The burning of crude oil is carried out with a coefficient of excess air a 1.0-1.05. The content of toxic substances in the exhaust gases: СО 200-400 MI7M ^j , ΝΟχ 4 mg / m ³ , SO _x 0 mg / m ³ . The degree of abrasion of the catalyst is 0.02 May. % per day.

 Example 4. Similar to example 3.

The burning of crude oil is carried out in the lower part of the reactor with an air excess coefficient α ~ 1.0-1.05. In the upper part of the reactor due to the supply of additional air, an excess air coefficient of 1.05-1.20 is maintained. The content of toxic substances in the exhaust gases: СО 30 mg / m ', NO _x 4 mg / m ³ , SO _x 0 mg / m ³ . The degree of abrasion of the catalyst is 0.02 May. % per day.

 Example 5. Similar to example 4.

A mixture of kerosene and tributyl phosphate in the amount of 0.16 kg / h and 0.22 kg / h, respectively, is fed into the lower part of the layer. The content of toxic substances in the exhaust gases: СО - 30 mg / m ³ , NO _x - 4 mg / m ³ , SO _x 0 mg / m ³ . The degree of abrasion of the catalyst is 0.02 May% per day.

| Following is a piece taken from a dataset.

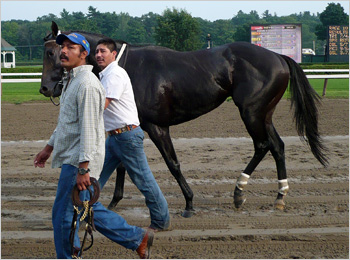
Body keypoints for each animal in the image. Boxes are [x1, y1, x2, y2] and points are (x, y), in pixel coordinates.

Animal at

As can be seen from the above examples, the proposed device can reduce catalyst wear, simplify the technology of neutralization of organic waste, including sulfur dioxide, reduce emissions of toxic substances with flue gases without additional neutralization in a separate apparatus.

Claims

 The utility model formula.

A device for burning organic waste and sulfur dioxide by oxidizing oxygen with trapping acid gases with an alkaline adsorbent, consisting of a reactor with a vertical casing with air inlets, waste and alkaline adsorbent in the lower part, flue gas exhaust pipes and catalyst loading in the upper expanded part, inside the casing between the air supply pipes and the waste and adsorbent supply pipes there is a gas distribution grill, on which there is a mixture of catalyst particles deep oxidation and particles of inert material in the ratio of 10% and 90%, above which the organizing nozzle, psizothermal grate and heat exchanger are sequentially placed in the fluidized bed, characterized in that a non-isothermal grating of parallel perforated pipes connected by a collector or collectors is placed inside the body above the organizing nozzle with a nozzle or nozzles for supplying additional air in the upper part of the reactor vessel before expansion or in its expanded part, and on the gas distribution lattice is a mixture of the catalyst particles per hour and the inert material at the same speed the start of fluidization.